### Task prompt
Set the entries down once more, exactly as they are worded.
- Opening Delimiter -
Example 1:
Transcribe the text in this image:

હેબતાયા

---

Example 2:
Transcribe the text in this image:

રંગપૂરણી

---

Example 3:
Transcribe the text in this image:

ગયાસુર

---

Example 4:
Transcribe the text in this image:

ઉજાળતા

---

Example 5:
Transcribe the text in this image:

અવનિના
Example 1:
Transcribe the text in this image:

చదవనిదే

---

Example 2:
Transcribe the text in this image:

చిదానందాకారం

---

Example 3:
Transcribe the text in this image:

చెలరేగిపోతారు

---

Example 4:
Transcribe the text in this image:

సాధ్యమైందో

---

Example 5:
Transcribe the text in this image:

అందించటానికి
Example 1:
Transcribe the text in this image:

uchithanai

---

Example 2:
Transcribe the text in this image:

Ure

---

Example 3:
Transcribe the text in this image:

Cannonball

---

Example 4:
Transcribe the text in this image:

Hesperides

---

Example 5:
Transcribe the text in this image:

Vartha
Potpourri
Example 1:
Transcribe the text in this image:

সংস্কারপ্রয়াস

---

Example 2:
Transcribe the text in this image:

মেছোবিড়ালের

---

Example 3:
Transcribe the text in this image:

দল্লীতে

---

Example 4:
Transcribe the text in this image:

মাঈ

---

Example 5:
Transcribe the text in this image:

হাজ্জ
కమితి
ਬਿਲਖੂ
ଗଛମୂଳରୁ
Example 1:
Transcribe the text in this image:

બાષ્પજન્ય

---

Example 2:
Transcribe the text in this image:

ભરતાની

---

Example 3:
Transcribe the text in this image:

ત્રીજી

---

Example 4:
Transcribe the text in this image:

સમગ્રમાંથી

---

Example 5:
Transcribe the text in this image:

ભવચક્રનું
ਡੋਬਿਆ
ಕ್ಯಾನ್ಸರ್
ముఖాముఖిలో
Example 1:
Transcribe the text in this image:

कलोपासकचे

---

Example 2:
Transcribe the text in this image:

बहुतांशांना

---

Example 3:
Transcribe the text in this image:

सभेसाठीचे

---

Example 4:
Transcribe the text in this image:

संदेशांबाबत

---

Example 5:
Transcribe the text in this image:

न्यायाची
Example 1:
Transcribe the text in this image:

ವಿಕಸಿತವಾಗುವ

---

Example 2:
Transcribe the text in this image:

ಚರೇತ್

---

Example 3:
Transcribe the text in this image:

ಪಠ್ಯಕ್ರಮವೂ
- Closing Delimiter -
### Reply to the exercise
Example 1:
Transcribe the text in this image:

હેબતાયા

---

Example 2:
Transcribe the text in this image:

રંગપૂરણી

---

Example 3:
Transcribe the text in this image:

ગયાસુર

---

Example 4:
Transcribe the text in this image:

ઉજાળતા

---

Example 5:
Transcribe the text in this image:

અવનિના
Example 1:
Transcribe the text in this image:

చదవనిదే

---

Example 2:
Transcribe the text in this image:

చిదానందాకారం

---

Example 3:
Transcribe the text in this image:

చెలరేగిపోతారు

---

Example 4:
Transcribe the text in this image:

సాధ్యమైందో

---

Example 5:
Transcribe the text in this image:

అందించటానికి
Example 1:
Transcribe the text in this image:

uchithanai

---

Example 2:
Transcribe the text in this image:

Ure

---

Example 3:
Transcribe the text in this image:

Cannonball

---

Example 4:
Transcribe the text in this image:

Hesperides

---

Example 5:
Transcribe the text in this image:

Vartha
Potpourri
Example 1:
Transcribe the text in this image:

সংস্কারপ্রয়াস

---

Example 2:
Transcribe the text in this image:

মেছোবিড়ালের

---

Example 3:
Transcribe the text in this image:

দল্লীতে

---

Example 4:
Transcribe the text in this image:

মাঈ

---

Example 5:
Transcribe the text in this image:

হাজ্জ
కమితి
ਬਿਲਖੂ
ଗଛମୂଳରୁ
Example 1:
Transcribe the text in this image:

બાષ્પજન્ય

---

Example 2:
Transcribe the text in this image:

ભરતાની

---

Example 3:
Transcribe the text in this image:

ત્રીજી

---

Example 4:
Transcribe the text in this image:

સમગ્રમાંથી

---

Example 5:
Transcribe the text in this image:

ભવચક્રનું
ਡੋਬਿਆ
ಕ್ಯಾನ್ಸರ್
ముఖాముఖిలో
Example 1:
Transcribe the text in this image:

कलोपासकचे

---

Example 2:
Transcribe the text in this image:

बहुतांशांना

---

Example 3:
Transcribe the text in this image:

सभेसाठीचे

---

Example 4:
Transcribe the text in this image:

संदेशांबाबत

---

Example 5:
Transcribe the text in this image:

न्यायाची
Example 1:
Transcribe the text in this image:

ವಿಕಸಿತವಾಗುವ

---

Example 2:
Transcribe the text in this image:

ಚರೇತ್

---

Example 3:
Transcribe the text in this image:

ಪಠ್ಯಕ್ರಮವೂ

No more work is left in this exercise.